General characteristics
- Class & type: Worcester-class ship of the line
- Tons burthen: 1377 21⁄94 (bm)
- Length: 159 ft (48 m) (gundeck)
- Beam: 44 ft 6 in (13.56 m)
- Depth of hold: 19 ft 10 in (6.05 m)
- Propulsion: Sails
- Sail plan: Full-rigged ship
- Armament: 64 guns:; Gundeck: 26 × 24 pdrs; Upper gundeck: 26 × 18 pdrs; Quarterdeck: 10 × 4 pdrs; Forecastle: 2 × 9 pdrs;

= HMS Stirling Castle (1775) =

Worcester-class ship of the line

HMS Stirling Castle was a 64-gun third-rate ship of the line of the Royal Navy. She was built by Israel Pownoll and launched on 28 June 1775 at Chatham Dockyard.

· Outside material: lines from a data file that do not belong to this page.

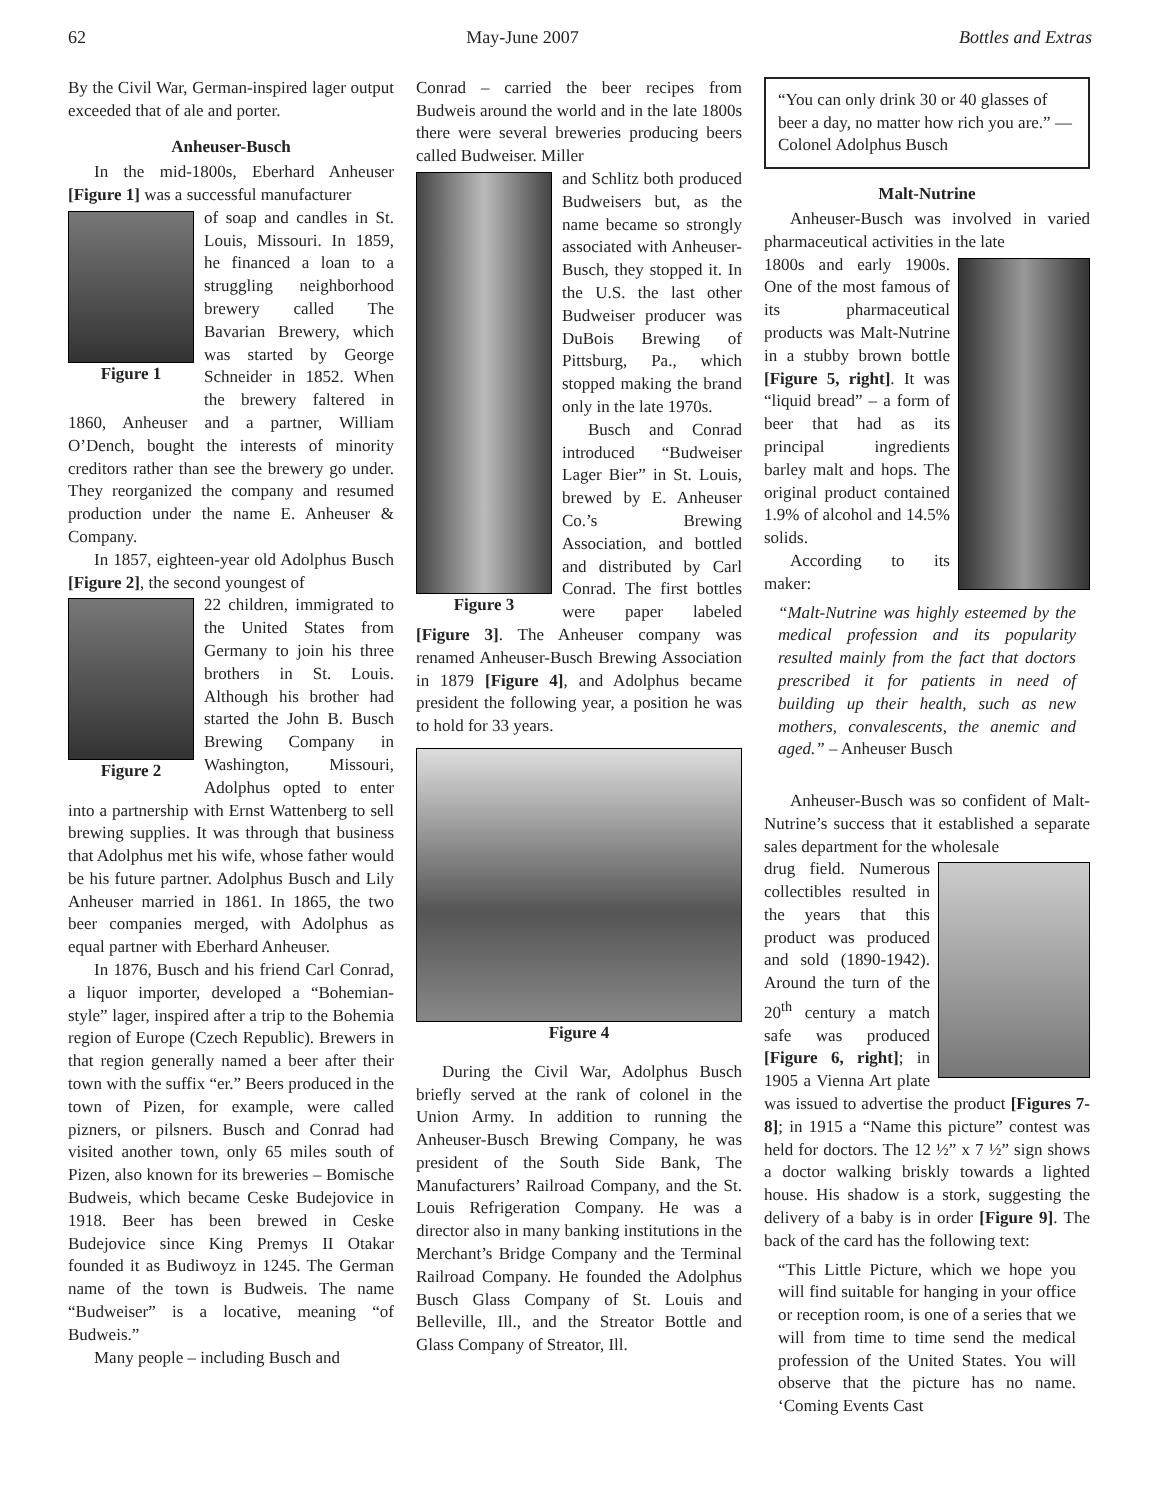62 May-June 2007 Bottles and Extras
By the Civil War, German-inspired lager output exceeded that of ale and porter.
Anheuser-Busch
In the mid-1800s, Eberhard Anheuser [Figure 1] was a successful manufacturer
Figure 1
of soap and candles in St. Louis, Missouri. In 1859, he financed a loan to a struggling neighborhood brewery called The Bavarian Brewery, which was started by George Schneider in 1852. When the brewery faltered in 1860, Anheuser and a partner, William O’Dench, bought the interests of minority creditors rather than see the brewery go under. They reorganized the company and resumed production under the name E. Anheuser & Company.
In 1857, eighteen-year old Adolphus Busch [Figure 2], the second youngest of
Figure 2
22 children, immigrated to the United States from Germany to join his three brothers in St. Louis. Although his brother had started the John B. Busch Brewing Company in Washington, Missouri, Adolphus opted to enter into a partnership with Ernst Wattenberg to sell brewing supplies. It was through that business that Adolphus met his wife, whose father would be his future partner. Adolphus Busch and Lily Anheuser married in 1861. In 1865, the two beer companies merged, with Adolphus as equal partner with Eberhard Anheuser.
In 1876, Busch and his friend Carl Conrad, a liquor importer, developed a “Bohemian-style” lager, inspired after a trip to the Bohemia region of Europe (Czech Republic). Brewers in that region generally named a beer after their town with the suffix “er.” Beers produced in the town of Pizen, for example, were called pizners, or pilsners. Busch and Conrad had visited another town, only 65 miles south of Pizen, also known for its breweries – Bomische Budweis, which became Ceske Budejovice in 1918. Beer has been brewed in Ceske Budejovice since King Premys II Otakar founded it as Budiwoyz in 1245. The German name of the town is Budweis. The name “Budweiser” is a locative, meaning “of Budweis.”
Many people – including Busch and
Conrad – carried the beer recipes from Budweis around the world and in the late 1800s there were several breweries producing beers called Budweiser. Miller
Figure 3
and Schlitz both produced Budweisers but, as the name became so strongly associated with Anheuser-Busch, they stopped it. In the U.S. the last other Budweiser producer was DuBois Brewing of Pittsburg, Pa., which stopped making the brand only in the late 1970s.
Busch and Conrad introduced “Budweiser Lager Bier” in St. Louis, brewed by E. Anheuser Co.’s Brewing Association, and bottled and distributed by Carl Conrad. The first bottles were paper labeled [Figure 3]. The Anheuser company was renamed Anheuser-Busch Brewing Association in 1879 [Figure 4], and Adolphus became president the following year, a position he was to hold for 33 years.
Figure 4
During the Civil War, Adolphus Busch briefly served at the rank of colonel in the Union Army. In addition to running the Anheuser-Busch Brewing Company, he was president of the South Side Bank, The Manufacturers’ Railroad Company, and the St. Louis Refrigeration Company. He was a director also in many banking institutions in the Merchant’s Bridge Company and the Terminal Railroad Company. He founded the Adolphus Busch Glass Company of St. Louis and Belleville, Ill., and the Streator Bottle and Glass Company of Streator, Ill.
“You can only drink 30 or 40 glasses of beer a day, no matter how rich you are.” — Colonel Adolphus Busch
Malt-Nutrine
Anheuser-Busch was involved in varied pharmaceutical activities in the late
1800s and early 1900s. One of the most famous of its pharmaceutical products was Malt-Nutrine in a stubby brown bottle [Figure 5, right]. It was “liquid bread” – a form of beer that had as its principal ingredients barley malt and hops. The original product contained 1.9% of alcohol and 14.5% solids.
According to its maker:
“Malt-Nutrine was highly esteemed by the medical profession and its popularity resulted mainly from the fact that doctors prescribed it for patients in need of building up their health, such as new mothers, convalescents, the anemic and aged.” – Anheuser Busch
Anheuser-Busch was so confident of Malt-Nutrine’s success that it established a separate sales department for the wholesale
drug field. Numerous collectibles resulted in the years that this product was produced and sold (1890-1942). Around the turn of the 20<sup>th</sup> century a match safe was produced [Figure 6, right]; in 1905 a Vienna Art plate was issued to advertise the product [Figures 7-8]; in 1915 a “Name this picture” contest was held for doctors. The 12 ½” x 7 ½” sign shows a doctor walking briskly towards a lighted house. His shadow is a stork, suggesting the delivery of a baby is in order [Figure 9]. The back of the card has the following text:
“This Little Picture, which we hope you will find suitable for hanging in your office or reception room, is one of a series that we will from time to time send the medical profession of the United States. You will observe that the picture has no name. ‘Coming Events Cast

Stirling Castle was wrecked on 5 October 1780 on the Silver Keys, off Cap-François, off the coast of Cuba with the loss of most of her crew. As the Massachusetts ship Aurora was sailing from Boston to Port-au-Prince she came upon the wreckage of Stirling Castle and was able to save a midshipman and four seamen.